Success – Failure and NaNoWriMo

Today is 1st November – beginning of yet another NaNoWriMo.

For the last three years I have been trying to finish NaNoWriMo (i.e. write 50k words in the month of November). The story that I am working on has been in my head for more than six years now. But even then I can not write more than 10k. And this is not due to my laziness. I analyzed my failures and realized that I stop at exactly the same point every time I start this project. Mainly because I don’t know how the story moves forward from this point. I mean I have a very clear idea of how the story begins and what happens at the end. But it’s the middle portion that I am struggling with. I don’t know how to take my story from starting point to end point.

I needed to plot my story. And not just plot but I also need to have a clear idea about my characters, and about the world this story takes place. In short, I need to prepare well before I start writing my story. Now, to prepare well, I first needed to learn how to do all this. Thus I worked on plotting courses online. There are so many good ones provided by great writers.

Now, I know many of you may feel differently but this is what I needed to do this time. There is no guarantee that I will finish my story this month. But at least right now I know where my story is headed and which journey my characters are about to take.

You know, we hear so much about failures and how failing is actually important to succeed. But all these advice comes from people who have overcome their failures and are successful when they are narrating their stories. Since most of the narratives come after the fact (rather long after the actual failure occurred), the image becomes distorted. Most successful people glamorize failure. No one talks about the ugly side of it. No one talks about how painful it can get in the moment or how the distress can keep on increasing with time as we pile on guilt on ourselves. No one talks about the fact that only a small fraction of people actually overcome their failure and get their definition of success.

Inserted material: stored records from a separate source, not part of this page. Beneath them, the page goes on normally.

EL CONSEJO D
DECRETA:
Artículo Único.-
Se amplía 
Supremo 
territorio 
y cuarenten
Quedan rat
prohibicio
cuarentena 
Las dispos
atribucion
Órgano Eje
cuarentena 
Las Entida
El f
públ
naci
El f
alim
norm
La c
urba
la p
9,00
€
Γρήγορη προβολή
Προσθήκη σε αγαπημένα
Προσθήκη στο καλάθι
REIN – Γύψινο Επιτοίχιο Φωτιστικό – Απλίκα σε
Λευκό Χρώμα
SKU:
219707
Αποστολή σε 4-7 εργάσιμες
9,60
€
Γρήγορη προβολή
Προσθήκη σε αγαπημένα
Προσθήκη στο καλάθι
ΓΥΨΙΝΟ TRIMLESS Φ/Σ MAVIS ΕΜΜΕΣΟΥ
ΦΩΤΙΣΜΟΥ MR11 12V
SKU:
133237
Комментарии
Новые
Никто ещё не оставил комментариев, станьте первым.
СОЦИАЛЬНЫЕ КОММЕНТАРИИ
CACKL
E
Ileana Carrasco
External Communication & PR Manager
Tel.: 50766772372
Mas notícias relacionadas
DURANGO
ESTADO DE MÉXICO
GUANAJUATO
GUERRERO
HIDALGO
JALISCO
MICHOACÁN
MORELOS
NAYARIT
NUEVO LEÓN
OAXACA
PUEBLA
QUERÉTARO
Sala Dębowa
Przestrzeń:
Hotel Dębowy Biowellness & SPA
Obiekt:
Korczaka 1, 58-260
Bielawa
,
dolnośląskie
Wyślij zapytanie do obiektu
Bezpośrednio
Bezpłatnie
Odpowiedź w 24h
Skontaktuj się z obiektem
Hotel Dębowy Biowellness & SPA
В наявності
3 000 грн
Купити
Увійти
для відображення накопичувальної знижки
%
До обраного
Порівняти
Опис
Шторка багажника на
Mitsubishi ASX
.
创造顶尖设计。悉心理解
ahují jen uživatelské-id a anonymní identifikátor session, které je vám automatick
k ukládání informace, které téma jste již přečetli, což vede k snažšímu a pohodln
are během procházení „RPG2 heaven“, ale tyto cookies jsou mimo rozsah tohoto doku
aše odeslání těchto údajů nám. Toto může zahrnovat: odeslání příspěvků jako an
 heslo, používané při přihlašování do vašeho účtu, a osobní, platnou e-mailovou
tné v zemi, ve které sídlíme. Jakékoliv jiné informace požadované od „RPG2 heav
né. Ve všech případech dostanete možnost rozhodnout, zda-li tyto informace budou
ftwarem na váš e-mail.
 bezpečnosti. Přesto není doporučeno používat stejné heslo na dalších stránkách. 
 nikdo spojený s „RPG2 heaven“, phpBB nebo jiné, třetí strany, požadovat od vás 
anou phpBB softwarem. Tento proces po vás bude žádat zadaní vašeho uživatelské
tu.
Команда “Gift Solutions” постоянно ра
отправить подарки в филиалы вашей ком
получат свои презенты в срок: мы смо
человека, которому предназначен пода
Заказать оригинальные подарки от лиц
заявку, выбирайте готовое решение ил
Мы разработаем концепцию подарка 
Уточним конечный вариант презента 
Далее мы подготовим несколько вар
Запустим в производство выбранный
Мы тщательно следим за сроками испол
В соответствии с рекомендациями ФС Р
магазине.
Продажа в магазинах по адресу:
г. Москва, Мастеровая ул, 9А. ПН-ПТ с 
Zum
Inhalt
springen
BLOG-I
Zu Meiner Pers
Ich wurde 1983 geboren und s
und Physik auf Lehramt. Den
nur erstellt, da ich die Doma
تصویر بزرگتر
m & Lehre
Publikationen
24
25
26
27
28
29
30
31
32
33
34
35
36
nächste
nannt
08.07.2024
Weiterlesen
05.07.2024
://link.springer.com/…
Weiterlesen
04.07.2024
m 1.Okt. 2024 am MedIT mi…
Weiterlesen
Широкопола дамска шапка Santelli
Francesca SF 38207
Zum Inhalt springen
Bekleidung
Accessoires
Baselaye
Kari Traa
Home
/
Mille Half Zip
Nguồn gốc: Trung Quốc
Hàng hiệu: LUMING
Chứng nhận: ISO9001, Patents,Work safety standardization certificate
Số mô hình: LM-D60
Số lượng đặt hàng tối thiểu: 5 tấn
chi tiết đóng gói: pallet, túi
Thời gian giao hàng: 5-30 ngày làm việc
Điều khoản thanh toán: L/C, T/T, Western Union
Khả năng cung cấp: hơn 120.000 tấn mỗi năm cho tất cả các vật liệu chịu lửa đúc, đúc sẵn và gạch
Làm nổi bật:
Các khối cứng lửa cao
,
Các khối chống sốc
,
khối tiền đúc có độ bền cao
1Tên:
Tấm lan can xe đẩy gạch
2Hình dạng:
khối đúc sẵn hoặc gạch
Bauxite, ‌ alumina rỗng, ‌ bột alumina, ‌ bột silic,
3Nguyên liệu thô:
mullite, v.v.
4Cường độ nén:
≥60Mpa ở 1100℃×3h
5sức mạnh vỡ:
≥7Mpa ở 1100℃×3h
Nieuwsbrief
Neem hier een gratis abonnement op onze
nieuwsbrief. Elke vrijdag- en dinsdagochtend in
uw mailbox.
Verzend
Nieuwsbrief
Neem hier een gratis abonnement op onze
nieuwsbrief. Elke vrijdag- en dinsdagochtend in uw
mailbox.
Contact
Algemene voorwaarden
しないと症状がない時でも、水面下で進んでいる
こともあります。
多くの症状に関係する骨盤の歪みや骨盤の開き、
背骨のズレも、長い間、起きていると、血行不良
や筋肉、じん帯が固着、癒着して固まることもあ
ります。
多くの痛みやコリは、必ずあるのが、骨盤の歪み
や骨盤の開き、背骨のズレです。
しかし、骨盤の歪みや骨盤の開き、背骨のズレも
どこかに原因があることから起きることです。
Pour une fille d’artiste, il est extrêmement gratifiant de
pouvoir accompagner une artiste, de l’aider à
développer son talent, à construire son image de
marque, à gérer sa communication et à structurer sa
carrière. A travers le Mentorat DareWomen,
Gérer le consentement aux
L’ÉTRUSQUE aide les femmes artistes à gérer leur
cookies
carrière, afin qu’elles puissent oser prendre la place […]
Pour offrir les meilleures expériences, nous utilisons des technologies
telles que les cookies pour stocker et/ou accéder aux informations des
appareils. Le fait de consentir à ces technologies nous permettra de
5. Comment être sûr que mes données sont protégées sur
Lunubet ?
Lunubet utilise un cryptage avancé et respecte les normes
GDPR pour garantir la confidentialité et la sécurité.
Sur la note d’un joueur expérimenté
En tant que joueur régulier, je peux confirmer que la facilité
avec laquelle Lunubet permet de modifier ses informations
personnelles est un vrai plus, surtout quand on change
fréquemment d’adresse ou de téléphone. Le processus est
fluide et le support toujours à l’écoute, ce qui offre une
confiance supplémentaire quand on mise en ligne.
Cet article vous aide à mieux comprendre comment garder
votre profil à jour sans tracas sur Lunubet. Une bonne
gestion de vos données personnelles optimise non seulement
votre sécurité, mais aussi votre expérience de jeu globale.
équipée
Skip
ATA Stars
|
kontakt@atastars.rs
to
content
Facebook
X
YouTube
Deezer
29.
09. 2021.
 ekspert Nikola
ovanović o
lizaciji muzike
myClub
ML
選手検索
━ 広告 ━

I am not an expert at either success or failure. But I can summarize what I learned from my failures –

  1. We remember failures more than success and that’s why the lessons learned from failure stays with us more than lessons learned from success.
  2. Success and failure are subjective definitions. Others may find you super successful but for you, this success doesn’t measure up and you keep focusing on what you feel is your biggest failure
  3. This too shall pass – Nothing lasts forever, neither success nor failure. We have control over only the present moment.

Today is the first day of November. And I am done plotting, naming my characters and locations (up to last year, I didn’t even name all the places and people). I have deleted everything I wrote up till now on this project since I want to start with a clean slate. I have some holidays coming up in this month which I am planning to utilize well.

I have failed at NaNoWriMo so many times but I have never given up. I am counting on this resilience to help me write consistently. I have noticed that every writing session, I struggle for the first 500 words or so. I struggle to focus, I feel tired, I get distracted and want to do anything but write. But once I am over that initial resistance, I can actually write over 2K words in one sitting. this just feels like the inertia of rest and inertia of motion. a body in rest will stay in rest until an external force is applied. Now, since I no longer live with my parents who constantly apply external force, nor am I a student with assignment deadlines and professors bugging us every single day, I have to apply the required force myself.

Let’s see how I do over the next 30 days. Either I will write 50K words or I won’t. Either case, I know I will learn something new.